Beef brisket cured in brine and boiled, served hot typically with cabbage, or cold, sliced for sandwiches.
- ‘Irish immigrants living in New York City's Lower East Side substituted more economical corned beef for their traditional dish of Irish bacon, borrowing the idea from their Jewish neighbors.’
- ‘This unctuous purée is good served with barbecued lamb cutlets and a green salad, or with cold corned beef or ham.’
- ‘Come March 17, many Americans and other people around the world will don green clothes, dine on corned beef and cabbage, and quench their thirst with a pint of Guinness Stout.’
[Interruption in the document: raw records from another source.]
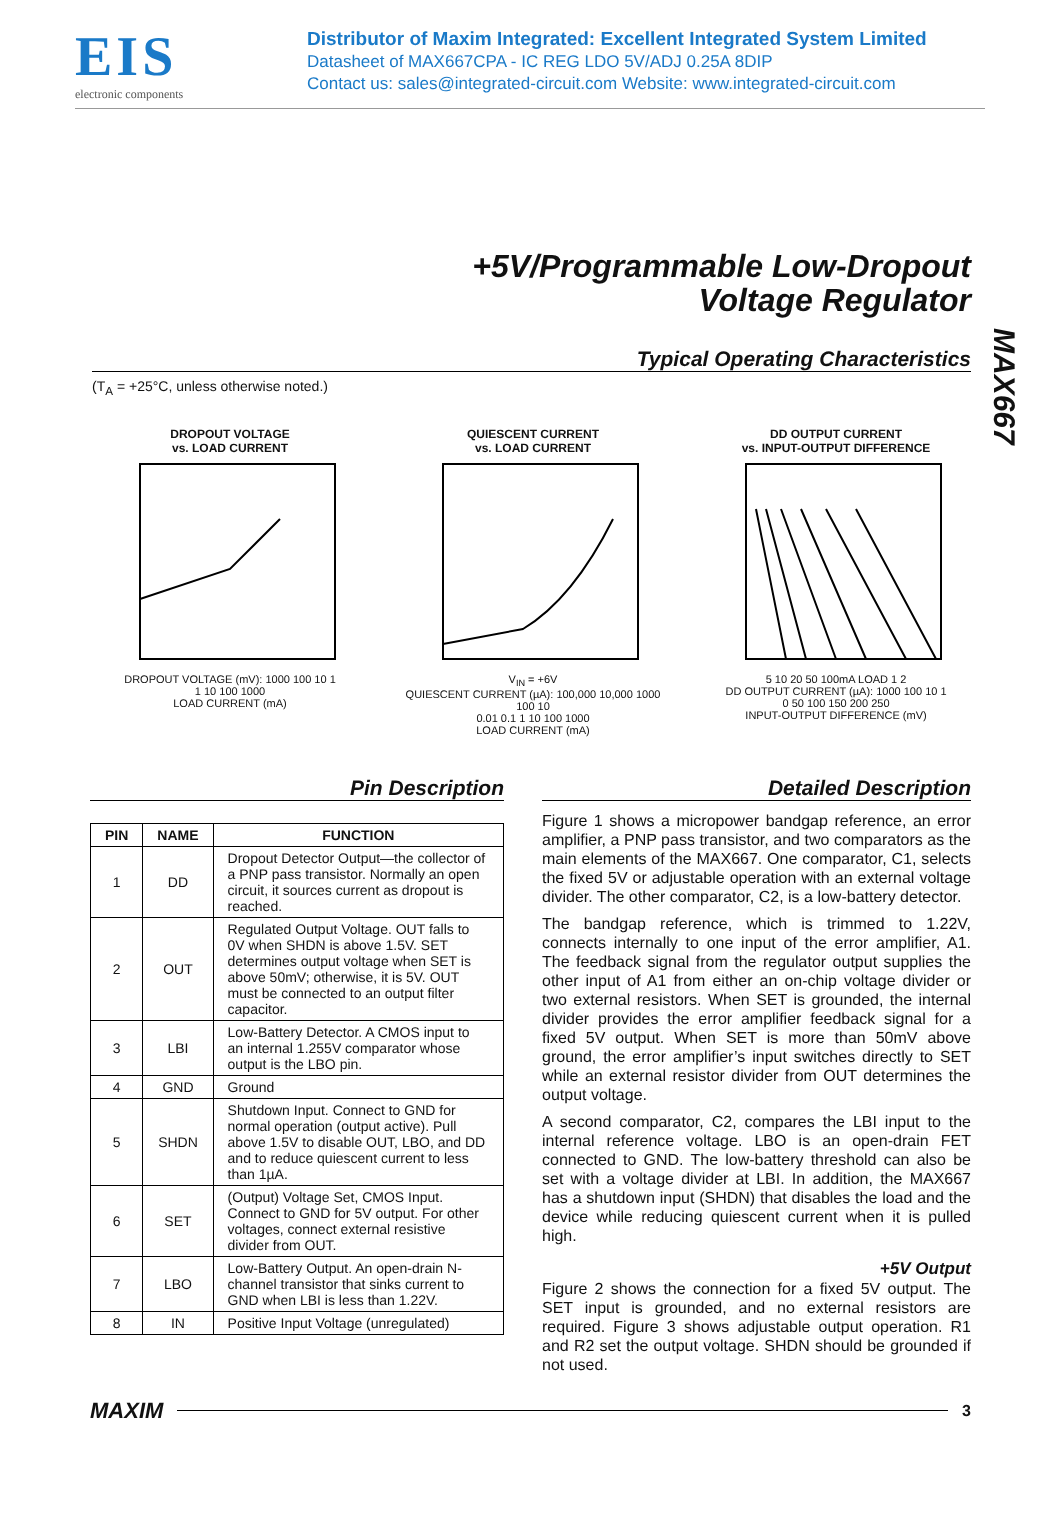EIS
electronic components
Distributor of Maxim Integrated: Excellent Integrated System Limited
Datasheet of MAX667CPA - IC REG LDO 5V/ADJ 0.25A 8DIP
Contact us: sales@integrated-circuit.com Website: www.integrated-circuit.com
+5V/Programmable Low-Dropout
Voltage Regulator
MAX667
Typical Operating Characteristics
(T<sub>A</sub> = +25°C, unless otherwise noted.)
DROPOUT VOLTAGE
vs. LOAD CURRENT
DROPOUT VOLTAGE (mV): 1000 100 10 1
1 10 100 1000
LOAD CURRENT (mA)
QUIESCENT CURRENT
vs. LOAD CURRENT
V<sub>IN</sub> = +6V
QUIESCENT CURRENT (µA): 100,000 10,000 1000 100 10
0.01 0.1 1 10 100 1000
LOAD CURRENT (mA)
DD OUTPUT CURRENT
vs. INPUT-OUTPUT DIFFERENCE
5 10 20 50 100mA LOAD 1 2
DD OUTPUT CURRENT (µA): 1000 100 10 1
0 50 100 150 200 250
INPUT-OUTPUT DIFFERENCE (mV)
Pin Description
| PIN | NAME | FUNCTION |
| --- | --- | --- |
| 1 | DD | Dropout Detector Output—the collector of a PNP pass transistor. Normally an open circuit, it sources current as dropout is reached. |
| 2 | OUT | Regulated Output Voltage. OUT falls to 0V when SHDN is above 1.5V. SET determines output voltage when SET is above 50mV; otherwise, it is 5V. OUT must be connected to an output filter capacitor. |
| 3 | LBI | Low-Battery Detector. A CMOS input to an internal 1.255V comparator whose output is the LBO pin. |
| 4 | GND | Ground |
| 5 | SHDN | Shutdown Input. Connect to GND for normal operation (output active). Pull above 1.5V to disable OUT, LBO, and DD and to reduce quiescent current to less than 1µA. |
| 6 | SET | (Output) Voltage Set, CMOS Input. Connect to GND for 5V output. For other voltages, connect external resistive divider from OUT. |
| 7 | LBO | Low-Battery Output. An open-drain N-channel transistor that sinks current to GND when LBI is less than 1.22V. |
| 8 | IN | Positive Input Voltage (unregulated) |
Detailed Description
Figure 1 shows a micropower bandgap reference, an error amplifier, a PNP pass transistor, and two comparators as the main elements of the MAX667. One comparator, C1, selects the fixed 5V or adjustable operation with an external voltage divider. The other comparator, C2, is a low-battery detector.
The bandgap reference, which is trimmed to 1.22V, connects internally to one input of the error amplifier, A1. The feedback signal from the regulator output supplies the other input of A1 from either an on-chip voltage divider or two external resistors. When SET is grounded, the internal divider provides the error amplifier feedback signal for a fixed 5V output. When SET is more than 50mV above ground, the error amplifier’s input switches directly to SET while an external resistor divider from OUT determines the output voltage.
A second comparator, C2, compares the LBI input to the internal reference voltage. LBO is an open-drain FET connected to GND. The low-battery threshold can also be set with a voltage divider at LBI. In addition, the MAX667 has a shutdown input (SHDN) that disables the load and the device while reducing quiescent current when it is pulled high.
+5V Output
Figure 2 shows the connection for a fixed 5V output. The SET input is grounded, and no external resistors are required. Figure 3 shows adjustable output operation. R1 and R2 set the output voltage. SHDN should be grounded if not used.
MAXIM 3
- ‘I hiked over to the Carnegie Deli on 7th and got us chicken soup, potato salad, soft drinks and a couple of corned beef sandwiches the size of Pontiacs.’
- ‘I'd been in the middle of preparing one of our favourite meals: cauliflower cheese garnished with crispy bacon, served with sliced cold corned beef and good quality boiled potatoes.’
- ‘And it wanted to outfit its plants with facilities for preparing cooked meats like pastrami, corned beef, and kabobs.’
- ‘This time, her mother had given her corned beef.’
- ‘If you're in the mood for corned beef and cabbage but don't have time to slowly simmer the beef, try using sausage instead.’
- ‘We made a date, after I assured him that corned beef would be satisfactory.’
- ‘Then one day you chomp a Reuben and your front teeth stay in the corned beef.’
- ‘It's not easy to find corned beef that isn't heavily salted.’
- ‘Everything was tasty and dependable, but not as good as 2nd Ave. soup or Katz's corned beef.’
- ‘Zone in on those oversized sandwiches built with hot corned beef or pastrami served on soft, sturdy, seedless rye.’
- ‘I love my reubens and I love my corned beef and cabbage and all that good stuff.’
- ‘During the Napoleonic wars the British army was supplied principally with corned beef which was cured in and exported from the port of Cork.’
- ‘A secretary in this building brought in enough corned beef and cabbage for everyone to enjoy a nice Irish lunch.’
- ‘At least we knew there would be a feast that evening - corned beef and fried chicken with mango ice cream for dessert.’
- ‘They're best with cold meat, even the humble but satisfying corned beef.’
- ‘We brought wine and Ruth provided a huge dish of corned beef and beans and vegetables, ‘nourishing stew’, I think a friend called it.’
- ‘She ordered one of her favorite meals - corned beef and cabbage.’
Early 17th century: corned, in the sense ‘preserved in salt water’, + beef.